🤖 AI Summary
This work investigates whether multi-feature fusion significantly improves detection of large language model (LLM)-generated text. Addressing the unverified hypothesis that semantic, syntactic, and statistical features provide complementary signals, we propose MHFD—a multi-hierarchical feature detection framework integrating DeBERTa-based semantic representations, dependency syntactic structures, and n-gram statistical probabilities, coupled with an adaptive fusion strategy. Systematic evaluation across multiple benchmarks reveals that state-of-the-art neural detectors already efficiently capture dominant discriminative cues: multi-feature fusion yields only marginal accuracy gains (0.4–2.6 percentage points), achieving 89.7% in-domain and 84.2% cross-domain accuracy, while increasing computational overhead by 4.2×. To our knowledge, this is the first study to quantitatively characterize the diminishing returns and high cost of multi-feature approaches for LLM-generated text detection—providing empirical grounding and directional guidance for developing lightweight, efficient detection paradigms.
📝 Abstract
With the rapid advancement of large language model technology, there is growing interest in whether multi-feature approaches can significantly improve AI text detection beyond what single neural models achieve. While intuition suggests that combining semantic, syntactic, and statistical features should provide complementary signals, this assumption has not been rigorously tested with modern LLM-generated text. This paper provides a systematic empirical investigation of multi-hierarchical feature integration for AI text detection, specifically testing whether the computational overhead of combining multiple feature types is justified by performance gains. We implement MHFD (Multi-Hierarchical Feature Detection), integrating DeBERTa-based semantic analysis, syntactic parsing, and statistical probability features through adaptive fusion.
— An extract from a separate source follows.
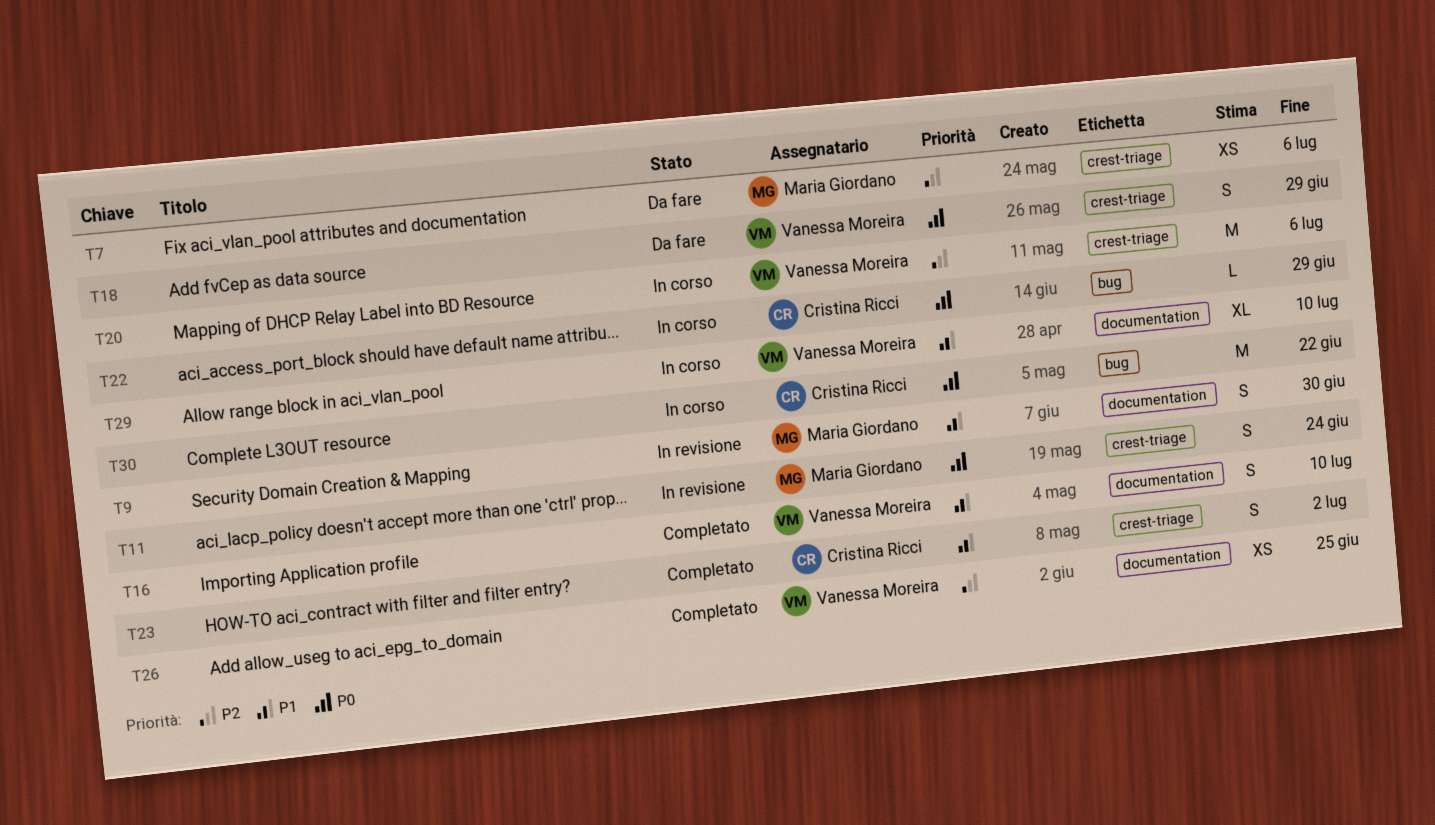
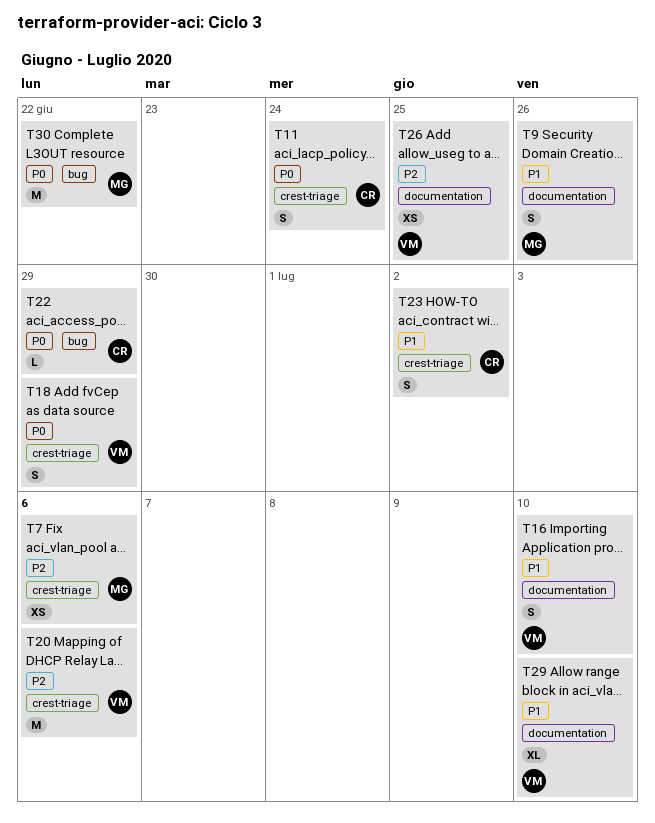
T9, due: Jun 30 -> Jun 26
T11, owner: Maria Giordano -> Cristina Ricci
T30, owner: Cristina Ricci -> Maria Giordano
Our investigation reveals important negative results: despite theoretical expectations, multi-feature integration provides minimal benefits (0.4-0.5% improvement) while incurring substantial computational costs (4.2x overhead), suggesting that modern neural language models may already capture most relevant detection signals efficiently. Experimental results on multiple benchmark datasets demonstrate that the MHFD method achieves 89.7% accuracy in in-domain detection and maintains 84.2% stable performance in cross-domain detection, showing modest improvements of 0.4-2.6% over existing methods.